Um tatsächlich Wärme zu schaffen, braucht es einen entsprechenden Holzvorrat. Kein Holz zu haben bedeutet ohne Wenn und Aber den Verlust wohliger Wärme, im Wohnzimmer wie in der Badewanne. Dank unseres Holzlieferanten sind wir aber bestens mit wunderbarem, wohlig wärmendem Buchenholz versorgt ... alles klar soweit ... und noch dazu haben einen grossen Warmwasserboiler. "Was soll also passieren?"

Nun: es passiert. Die Stromrechnung am Ende des Jahres bzw. die Nachzahlung und die war: "Na bumm!" Ein Warmwasserboiler frisst sehr, sehr viel Strom ... ob nun Biostrom aus der Region oder nicht ... Erfahrung gemacht ... und - viele Worte, kurzer Sinn - am Ende schließt sich der Kreis: Man beginnt schlussendlich an die Wurzeln zurückzukehren.
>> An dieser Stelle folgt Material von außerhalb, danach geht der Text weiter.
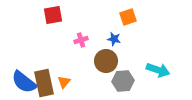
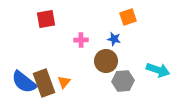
red square: moved 7 px left, 4 px down
pink cross: rotated 16 degrees clockwise
brown rectangle: rotated 8 degrees counterclockwise
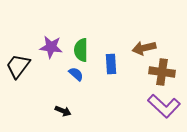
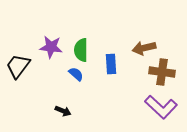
purple L-shape: moved 3 px left, 1 px down
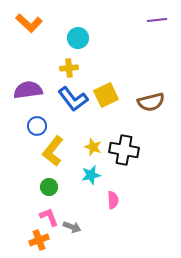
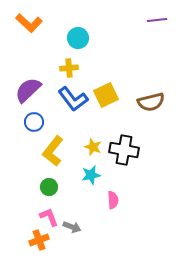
purple semicircle: rotated 36 degrees counterclockwise
blue circle: moved 3 px left, 4 px up
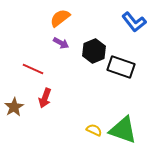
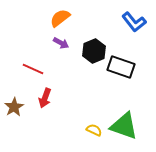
green triangle: moved 1 px right, 4 px up
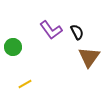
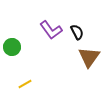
green circle: moved 1 px left
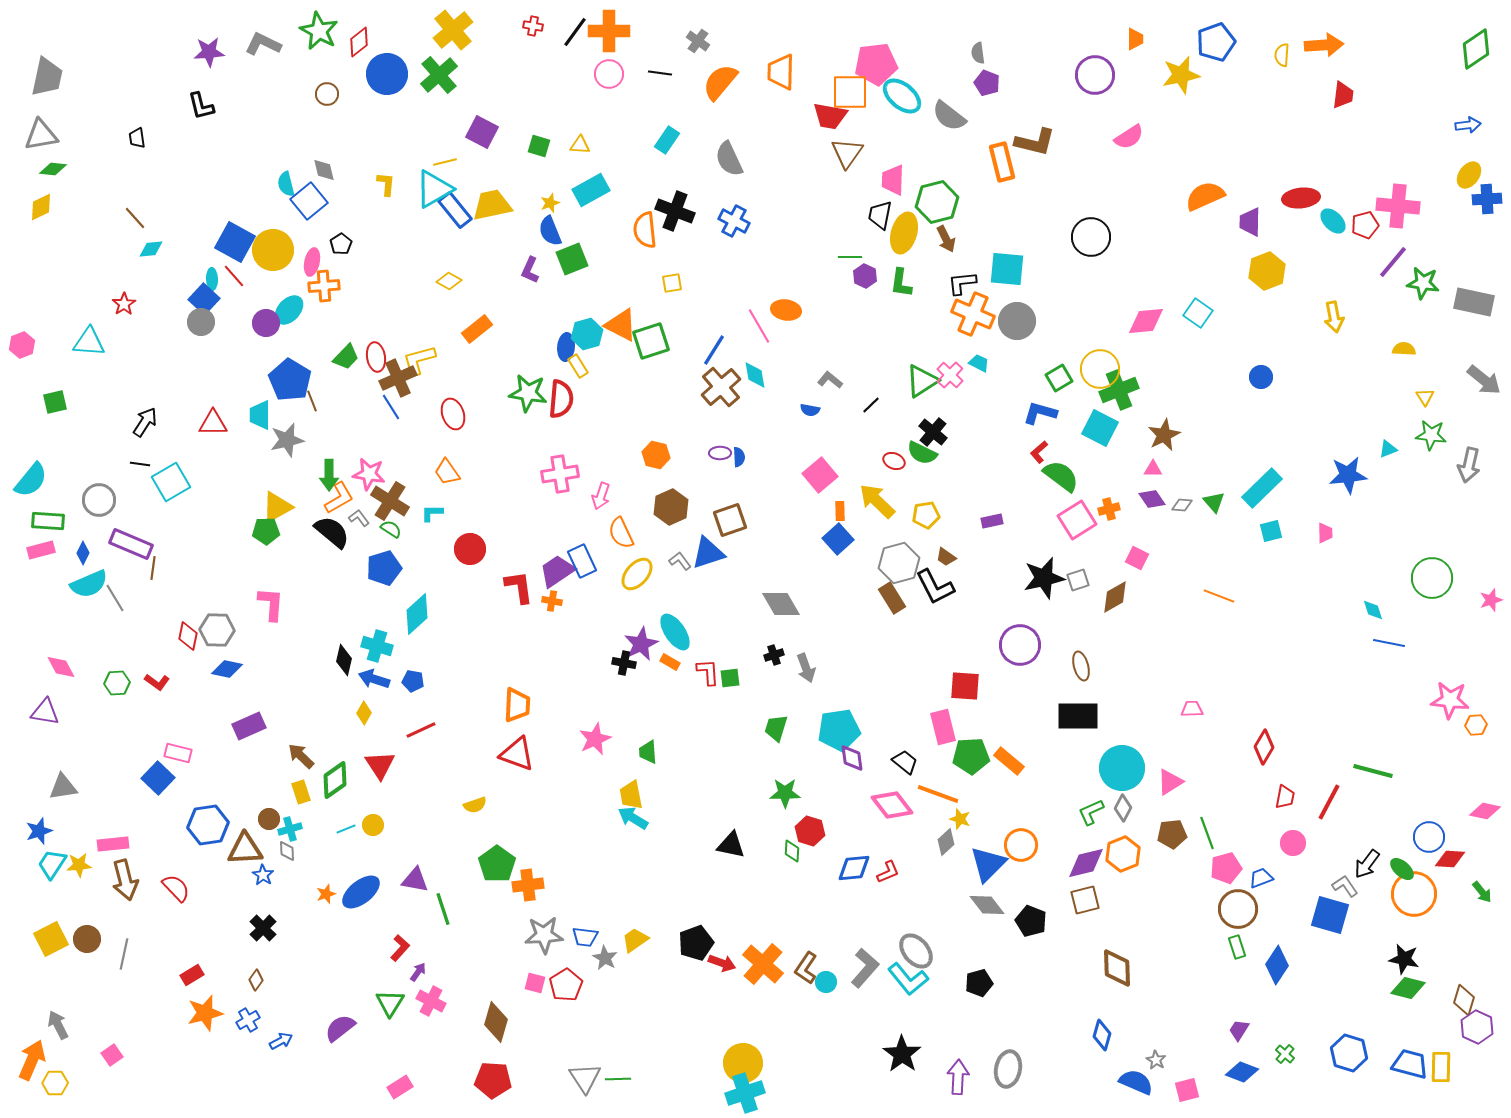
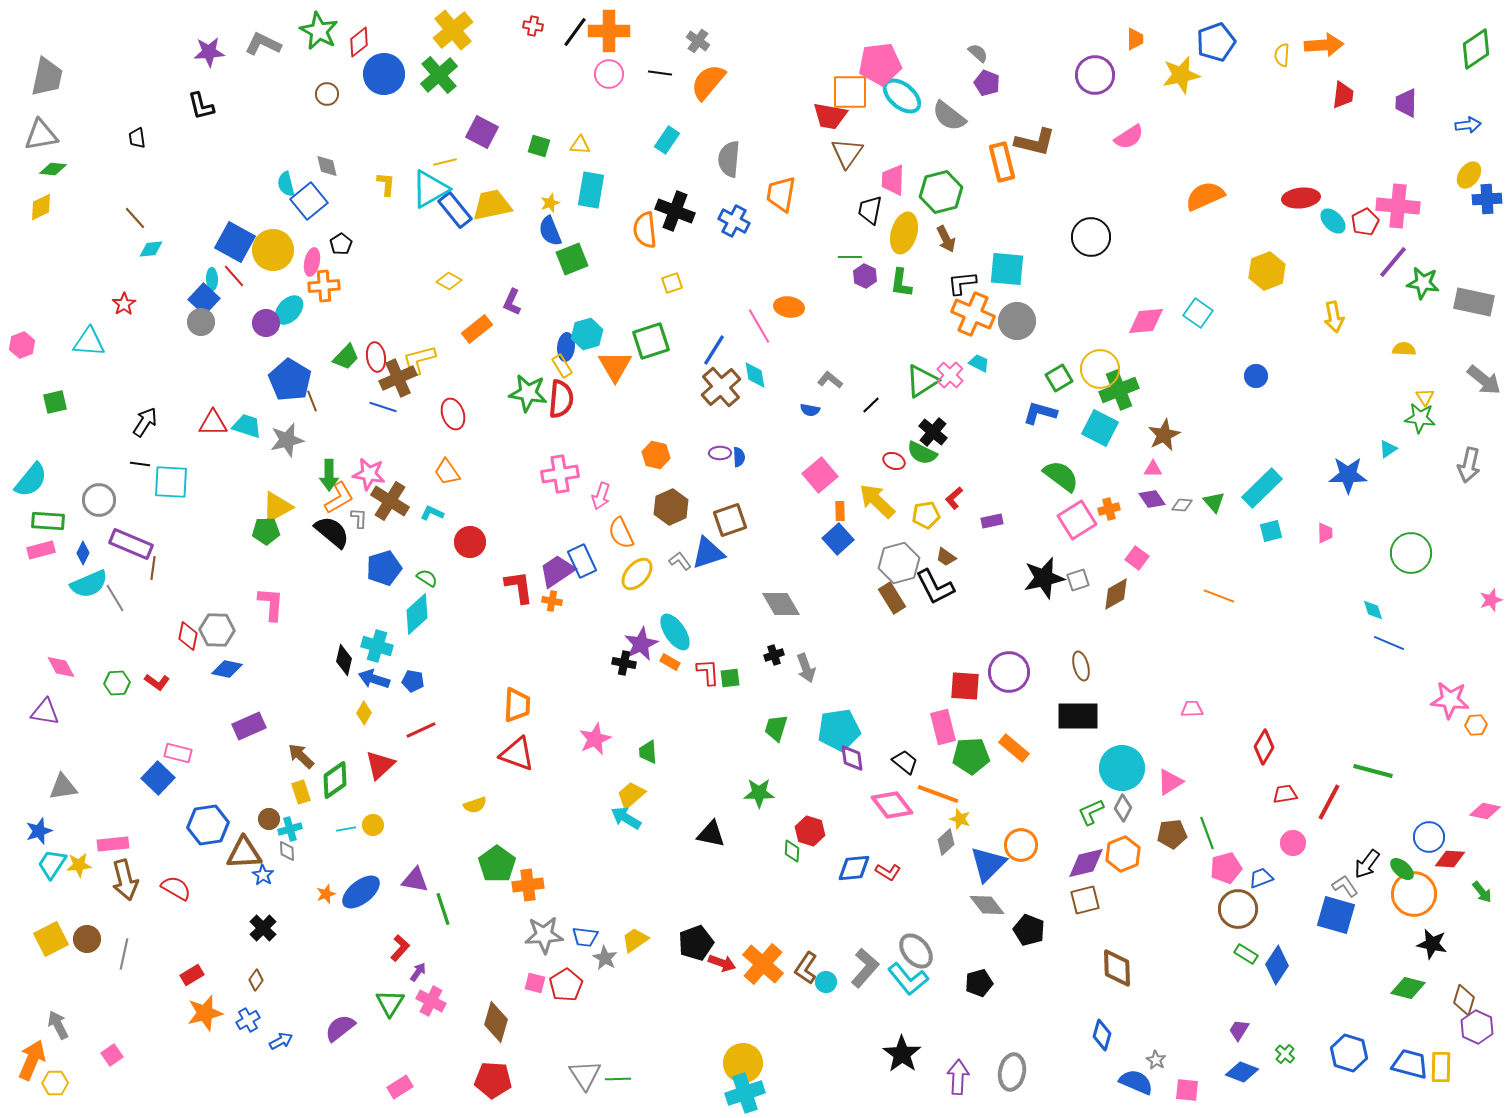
gray semicircle at (978, 53): rotated 140 degrees clockwise
pink pentagon at (876, 64): moved 4 px right
orange trapezoid at (781, 72): moved 122 px down; rotated 9 degrees clockwise
blue circle at (387, 74): moved 3 px left
orange semicircle at (720, 82): moved 12 px left
gray semicircle at (729, 159): rotated 30 degrees clockwise
gray diamond at (324, 170): moved 3 px right, 4 px up
cyan triangle at (434, 189): moved 4 px left
cyan rectangle at (591, 190): rotated 51 degrees counterclockwise
green hexagon at (937, 202): moved 4 px right, 10 px up
black trapezoid at (880, 215): moved 10 px left, 5 px up
purple trapezoid at (1250, 222): moved 156 px right, 119 px up
red pentagon at (1365, 225): moved 3 px up; rotated 12 degrees counterclockwise
purple L-shape at (530, 270): moved 18 px left, 32 px down
yellow square at (672, 283): rotated 10 degrees counterclockwise
orange ellipse at (786, 310): moved 3 px right, 3 px up
orange triangle at (621, 325): moved 6 px left, 41 px down; rotated 33 degrees clockwise
yellow rectangle at (578, 366): moved 16 px left
blue circle at (1261, 377): moved 5 px left, 1 px up
blue line at (391, 407): moved 8 px left; rotated 40 degrees counterclockwise
cyan trapezoid at (260, 415): moved 13 px left, 11 px down; rotated 108 degrees clockwise
green star at (1431, 435): moved 11 px left, 17 px up
cyan triangle at (1388, 449): rotated 12 degrees counterclockwise
red L-shape at (1039, 452): moved 85 px left, 46 px down
blue star at (1348, 475): rotated 6 degrees clockwise
cyan square at (171, 482): rotated 33 degrees clockwise
cyan L-shape at (432, 513): rotated 25 degrees clockwise
gray L-shape at (359, 518): rotated 40 degrees clockwise
green semicircle at (391, 529): moved 36 px right, 49 px down
red circle at (470, 549): moved 7 px up
pink square at (1137, 558): rotated 10 degrees clockwise
green circle at (1432, 578): moved 21 px left, 25 px up
brown diamond at (1115, 597): moved 1 px right, 3 px up
blue line at (1389, 643): rotated 12 degrees clockwise
purple circle at (1020, 645): moved 11 px left, 27 px down
orange rectangle at (1009, 761): moved 5 px right, 13 px up
red triangle at (380, 765): rotated 20 degrees clockwise
green star at (785, 793): moved 26 px left
yellow trapezoid at (631, 795): rotated 60 degrees clockwise
red trapezoid at (1285, 797): moved 3 px up; rotated 110 degrees counterclockwise
cyan arrow at (633, 818): moved 7 px left
cyan line at (346, 829): rotated 12 degrees clockwise
black triangle at (731, 845): moved 20 px left, 11 px up
brown triangle at (245, 849): moved 1 px left, 4 px down
red L-shape at (888, 872): rotated 55 degrees clockwise
red semicircle at (176, 888): rotated 16 degrees counterclockwise
blue square at (1330, 915): moved 6 px right
black pentagon at (1031, 921): moved 2 px left, 9 px down
green rectangle at (1237, 947): moved 9 px right, 7 px down; rotated 40 degrees counterclockwise
black star at (1404, 959): moved 28 px right, 15 px up
gray ellipse at (1008, 1069): moved 4 px right, 3 px down
gray triangle at (585, 1078): moved 3 px up
pink square at (1187, 1090): rotated 20 degrees clockwise
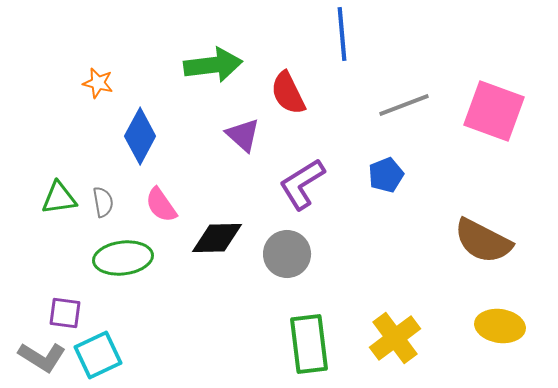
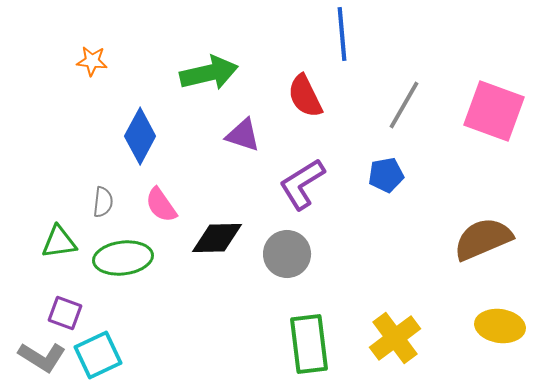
green arrow: moved 4 px left, 8 px down; rotated 6 degrees counterclockwise
orange star: moved 6 px left, 22 px up; rotated 8 degrees counterclockwise
red semicircle: moved 17 px right, 3 px down
gray line: rotated 39 degrees counterclockwise
purple triangle: rotated 24 degrees counterclockwise
blue pentagon: rotated 12 degrees clockwise
green triangle: moved 44 px down
gray semicircle: rotated 16 degrees clockwise
brown semicircle: moved 2 px up; rotated 130 degrees clockwise
purple square: rotated 12 degrees clockwise
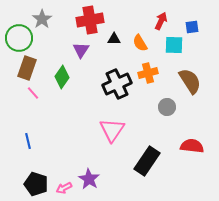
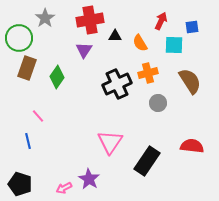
gray star: moved 3 px right, 1 px up
black triangle: moved 1 px right, 3 px up
purple triangle: moved 3 px right
green diamond: moved 5 px left
pink line: moved 5 px right, 23 px down
gray circle: moved 9 px left, 4 px up
pink triangle: moved 2 px left, 12 px down
black pentagon: moved 16 px left
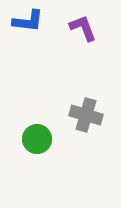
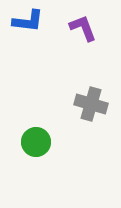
gray cross: moved 5 px right, 11 px up
green circle: moved 1 px left, 3 px down
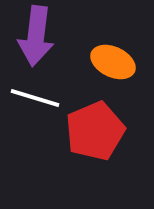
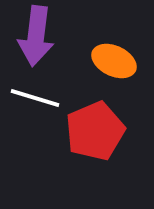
orange ellipse: moved 1 px right, 1 px up
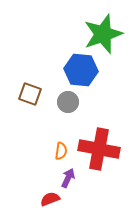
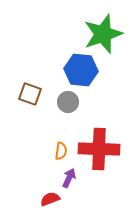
red cross: rotated 9 degrees counterclockwise
purple arrow: moved 1 px right
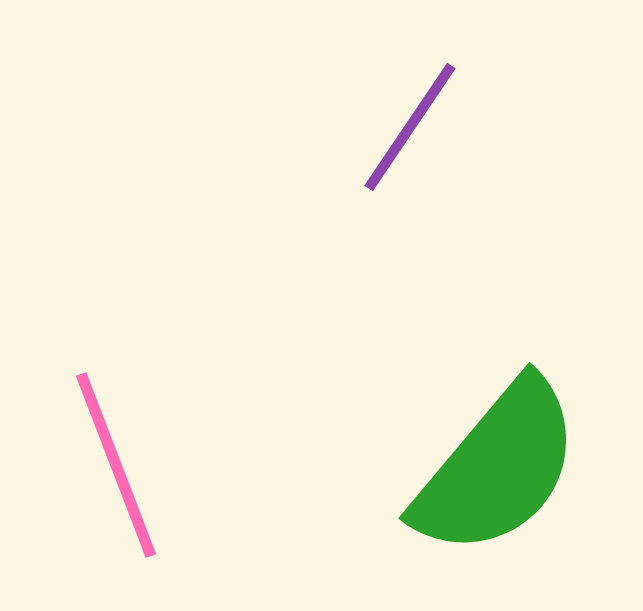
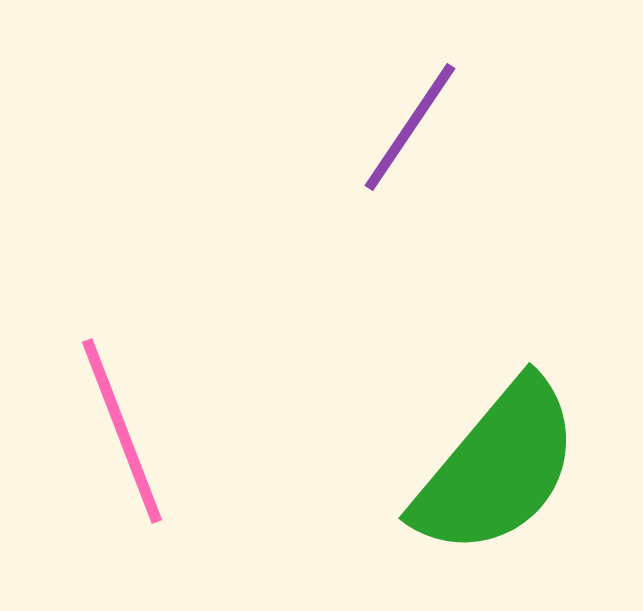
pink line: moved 6 px right, 34 px up
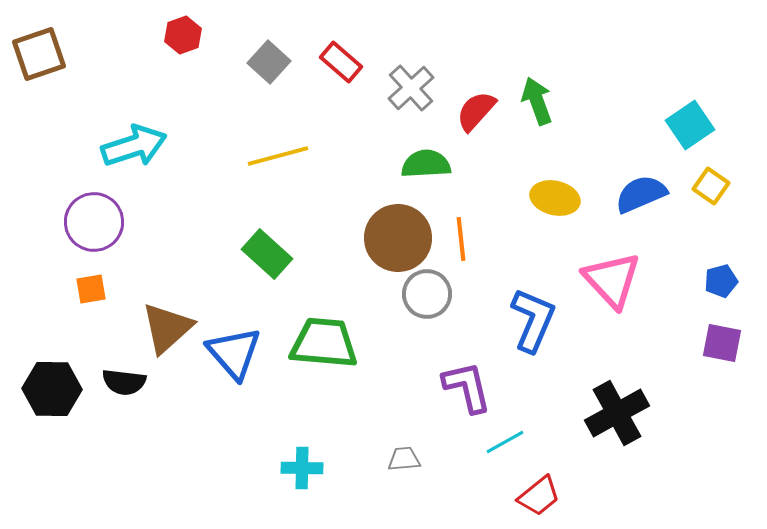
Entfache ich unseren Holzofen, wärmt sich dankenswerterweise auch das Wasser im Boiler, auch ohne gerade am Strom zu hängen und ihn zu fressen ... mit naturgegebenen Einschränkungen: für einen kurzen Zeitraum und auch nur für die Menge Wasser, die gerade gespeichert ist.

Doch es steht - nach einer Aufwärmphase von ca. 2h - der Dusche oder dem Vollbad nichts mehr im Wege ... bis der Holzvorrat verbraucht ist ... und wenn man gerade keinen eigenen Wald zur Hand hat, braucht es eine Nachlieferung . Man wird ob dieser unmittelbaren Interaktion mit den vorhandenen Ressourcen einfach demütiger und beginnt schließlich bewusster zu leben. Das Umdenken kann beginnen, in allem Handeln ... und mündet gelegentlich sogar in den Verzicht auf Warmwasser. Das ist gar nicht so schwer. Ich habe gerade mit 25 Grad lauem Wasser geduscht ... herrlich!

Die Naturverbundenheit kommt quasi automatisch. Sie war schon immer da und ist es noch, wenn auch in vielen Bereichen verschüttet oder gar vergessen. Es beginnt ins uns und die Umwelt wird es danken!